PMax Ate Your Search Budget. Here's the Spreadsheet That Proves It.
Performance Max looks brilliant in isolation. High conversion rates. Strong ROAS. Growing volume. The dashboard tells a story of a campaign that's working.
But dashboards don't show cannibalisation. And PMax is one of the most effective cannibalisation machines Google has ever built.
The question isn't whether PMax is converting. It's whether those conversions would have happened anyway - through your brand campaigns, your organic listings, or your existing Shopping ads.
How PMax cannibalises
PMax has priority over Standard Shopping campaigns and most Search campaigns by default. When a shopper searches for your brand name, PMax can serve an ad before your dedicated brand campaign does. When someone searches for a product you already rank organically for, PMax bids into that space.
This means PMax claims credit for conversions that your other channels were already capturing. The conversion count in PMax goes up. The conversion count in Search and Shopping goes down. Net new conversions? Often zero.
But nobody builds the spreadsheet that proves it. Until now.
The cannibalisation forensics spreadsheet
Here's how to build it. It takes an hour. It will change how you think about PMax.
- Pull total conversions by campaign type, monthly, for the last 12 months. Search, Shopping, PMax, Display, Video. Every campaign type in a single view
- Identify the month PMax launched or scaled. Mark it on the timeline. This is your dividing line
- Compare total account conversions before and after.
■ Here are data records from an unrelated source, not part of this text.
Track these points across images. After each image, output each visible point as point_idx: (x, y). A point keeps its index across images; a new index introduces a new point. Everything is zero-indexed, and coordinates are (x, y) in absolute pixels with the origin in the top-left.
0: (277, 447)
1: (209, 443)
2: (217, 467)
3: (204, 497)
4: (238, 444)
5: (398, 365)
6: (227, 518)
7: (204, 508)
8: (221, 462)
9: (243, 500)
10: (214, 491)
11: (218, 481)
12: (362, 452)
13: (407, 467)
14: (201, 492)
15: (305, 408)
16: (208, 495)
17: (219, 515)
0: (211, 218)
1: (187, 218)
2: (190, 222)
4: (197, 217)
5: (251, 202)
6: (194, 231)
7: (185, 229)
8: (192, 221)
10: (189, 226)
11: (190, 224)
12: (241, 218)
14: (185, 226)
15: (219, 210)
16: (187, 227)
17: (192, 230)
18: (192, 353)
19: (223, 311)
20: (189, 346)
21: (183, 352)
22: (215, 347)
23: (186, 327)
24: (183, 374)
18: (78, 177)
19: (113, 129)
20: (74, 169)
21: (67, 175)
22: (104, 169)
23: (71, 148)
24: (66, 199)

Not PMax conversions - total account conversions. If PMax grew by 500 conversions but total account conversions only grew by 100, PMax cannibalised 400 conversions from other campaign types
- Look at brand search volume independently. Use Google Search Console or a tool like SEMrush. If brand search volume stayed flat or grew, but brand campaign conversions dropped, PMax is intercepting your own demand
- Calculate the cost per incremental conversion. Take the PMax spend and divide it by the net new conversions (total account growth, not PMax-attributed growth). This is your true cost per acquisition from PMax
When brands do this exercise, the true CPA from PMax is typically 3-5x higher than the dashboard suggests.
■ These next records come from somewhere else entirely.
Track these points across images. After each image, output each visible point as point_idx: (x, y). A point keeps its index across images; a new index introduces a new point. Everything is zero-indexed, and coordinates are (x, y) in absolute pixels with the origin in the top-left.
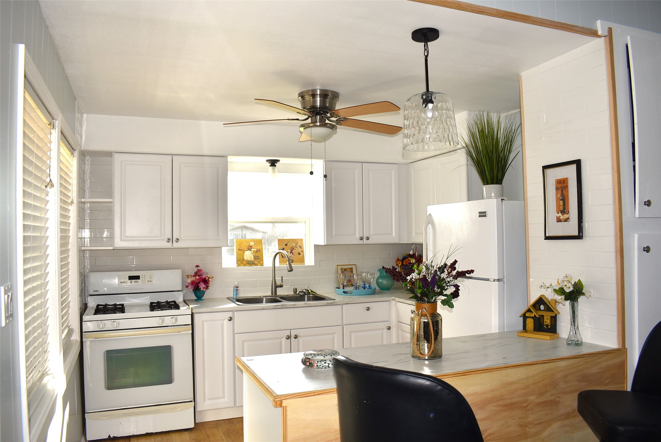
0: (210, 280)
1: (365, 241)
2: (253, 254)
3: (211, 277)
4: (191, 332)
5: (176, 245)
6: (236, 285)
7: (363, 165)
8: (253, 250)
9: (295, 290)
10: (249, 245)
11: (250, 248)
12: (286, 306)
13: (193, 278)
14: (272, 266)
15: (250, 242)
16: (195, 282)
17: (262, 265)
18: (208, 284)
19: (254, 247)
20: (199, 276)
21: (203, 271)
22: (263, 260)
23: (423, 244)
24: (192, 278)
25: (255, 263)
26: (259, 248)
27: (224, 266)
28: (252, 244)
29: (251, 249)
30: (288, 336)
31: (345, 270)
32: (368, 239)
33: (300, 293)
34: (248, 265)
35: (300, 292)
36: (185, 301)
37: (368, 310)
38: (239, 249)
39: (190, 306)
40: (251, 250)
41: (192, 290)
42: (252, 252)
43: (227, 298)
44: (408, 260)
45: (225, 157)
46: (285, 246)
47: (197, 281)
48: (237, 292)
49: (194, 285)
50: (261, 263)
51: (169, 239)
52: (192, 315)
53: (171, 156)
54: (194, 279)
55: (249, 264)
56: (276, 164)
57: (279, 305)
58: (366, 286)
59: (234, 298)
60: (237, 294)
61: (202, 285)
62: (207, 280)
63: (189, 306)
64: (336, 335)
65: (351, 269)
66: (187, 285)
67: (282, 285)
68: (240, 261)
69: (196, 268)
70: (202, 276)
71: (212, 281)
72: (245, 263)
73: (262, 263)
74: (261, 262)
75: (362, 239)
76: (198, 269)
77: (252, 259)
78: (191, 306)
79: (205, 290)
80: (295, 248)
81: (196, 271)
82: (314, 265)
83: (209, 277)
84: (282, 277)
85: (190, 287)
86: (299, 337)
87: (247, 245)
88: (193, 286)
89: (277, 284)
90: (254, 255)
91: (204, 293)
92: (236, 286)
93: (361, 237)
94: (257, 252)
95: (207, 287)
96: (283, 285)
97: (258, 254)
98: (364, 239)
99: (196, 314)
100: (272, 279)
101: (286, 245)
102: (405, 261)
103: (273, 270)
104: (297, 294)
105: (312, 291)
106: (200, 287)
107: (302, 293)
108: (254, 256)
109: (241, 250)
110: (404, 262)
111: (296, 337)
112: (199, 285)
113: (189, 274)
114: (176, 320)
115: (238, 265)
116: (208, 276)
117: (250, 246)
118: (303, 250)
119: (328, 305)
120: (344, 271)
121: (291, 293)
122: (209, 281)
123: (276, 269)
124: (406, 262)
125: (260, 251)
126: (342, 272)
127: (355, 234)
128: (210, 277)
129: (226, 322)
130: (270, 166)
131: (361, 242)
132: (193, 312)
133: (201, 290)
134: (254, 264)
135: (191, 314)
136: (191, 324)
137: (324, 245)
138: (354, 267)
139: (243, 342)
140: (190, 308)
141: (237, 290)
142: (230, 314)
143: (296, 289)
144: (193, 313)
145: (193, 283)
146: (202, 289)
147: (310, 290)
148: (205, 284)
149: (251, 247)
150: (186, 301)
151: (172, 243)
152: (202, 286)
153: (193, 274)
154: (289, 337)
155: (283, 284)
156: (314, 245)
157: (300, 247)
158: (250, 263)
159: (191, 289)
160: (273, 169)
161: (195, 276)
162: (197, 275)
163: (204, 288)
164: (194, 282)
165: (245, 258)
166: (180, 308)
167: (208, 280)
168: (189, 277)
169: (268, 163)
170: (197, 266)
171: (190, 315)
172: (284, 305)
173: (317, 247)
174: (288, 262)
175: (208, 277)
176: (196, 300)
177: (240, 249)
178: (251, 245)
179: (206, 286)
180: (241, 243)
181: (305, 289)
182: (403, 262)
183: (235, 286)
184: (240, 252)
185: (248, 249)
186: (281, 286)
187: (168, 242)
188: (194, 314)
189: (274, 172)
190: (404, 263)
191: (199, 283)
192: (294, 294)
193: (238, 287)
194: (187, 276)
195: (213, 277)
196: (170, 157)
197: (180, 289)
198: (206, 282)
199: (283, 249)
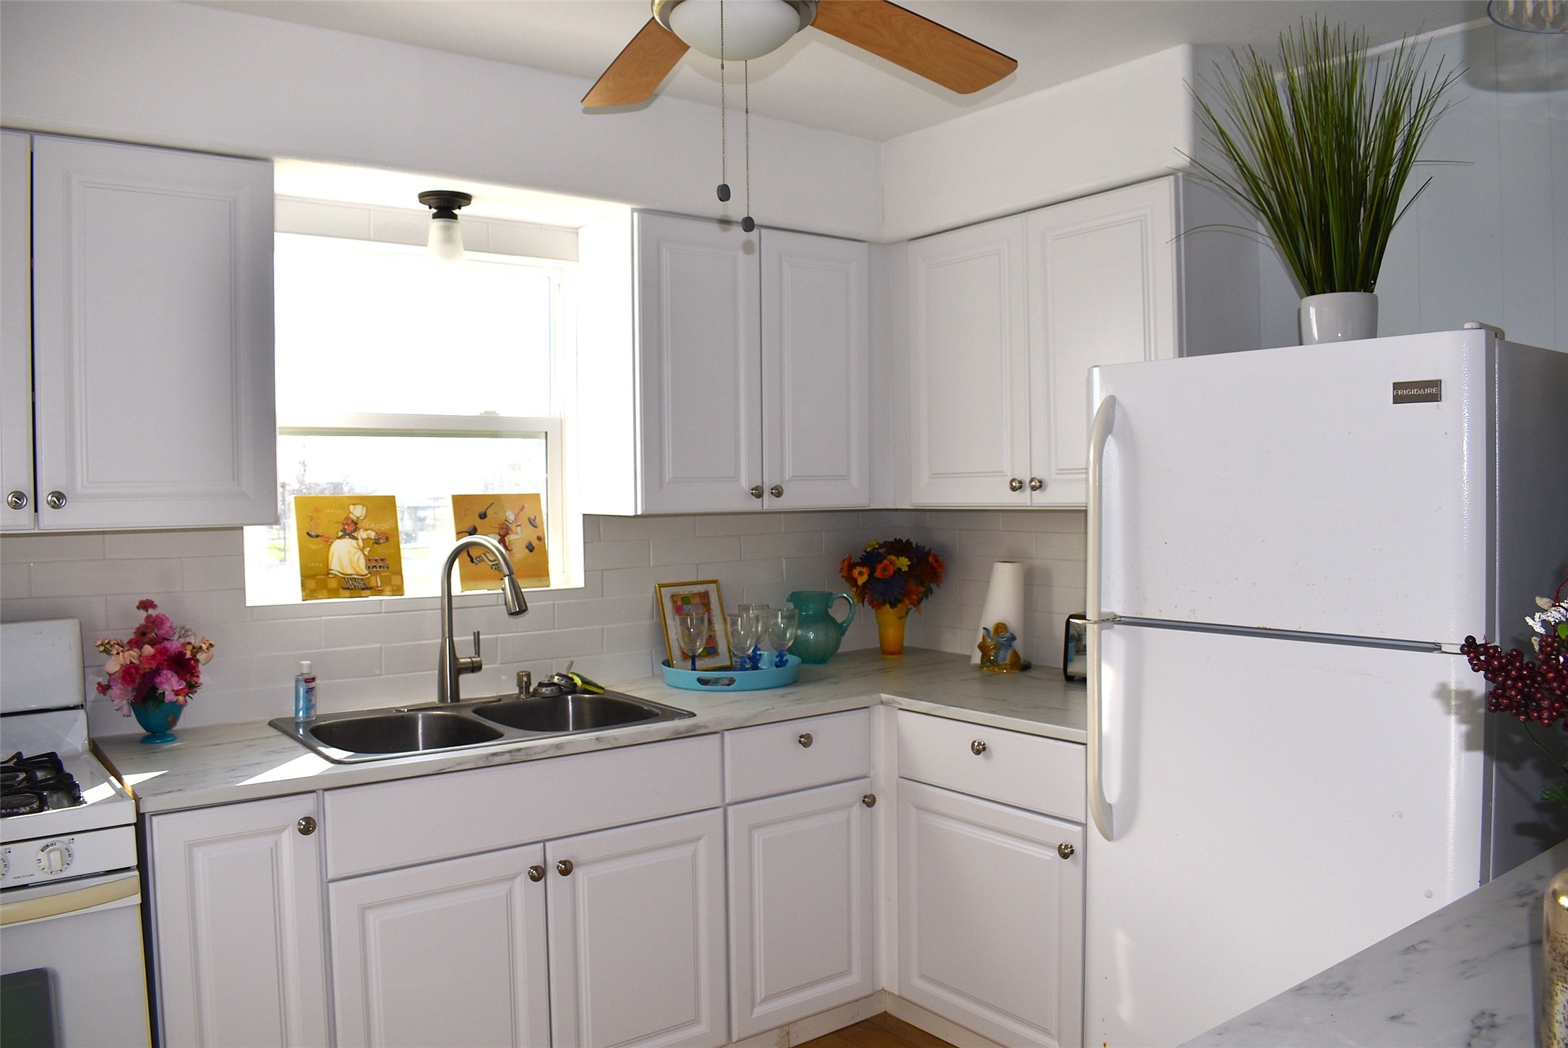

What the spreadsheet usually reveals
- PMax shows 800 conversions. But total account conversions only increased by 150 vs. the period before PMax launched
- Brand campaign conversions dropped 40% when PMax scaled, even though brand search volume was stable or growing
- Standard Shopping conversions collapsed - not because Shopping stopped working, but because PMax took priority
- The "incremental" cost per conversion from PMax is £45, not the £12 the dashboard shows
This doesn't mean PMax is useless. It means PMax without proper controls is an expensive way to buy your own branded demand.
What to do with this information
- Add brand exclusions to PMax. This is now available and it's the single most impactful control you can implement. Stop PMax from bidding on your own brand terms
- Run a holdout test. Pause PMax for 2-4 weeks on a subset of products and measure whether total conversions actually drop. If they don't, PMax was cannibalising, not creating
- Restructure around incrementality. Use PMax for genuine prospecting - new customer acquisition on non-branded terms - and protect your existing demand channels
- Report on incremental conversions, not attributed conversions. The dashboard number is vanity. The incremental number is the one that affects your P&L
We've written extensively about managing Performance Max with commercial rigour. The spreadsheet is where it starts. Build it, read it, and make decisions based on what it says - not what the dashboard says.
PMax is a powerful tool. But it's also a powerful cannibal. The spreadsheet tells you which one it is for your brand.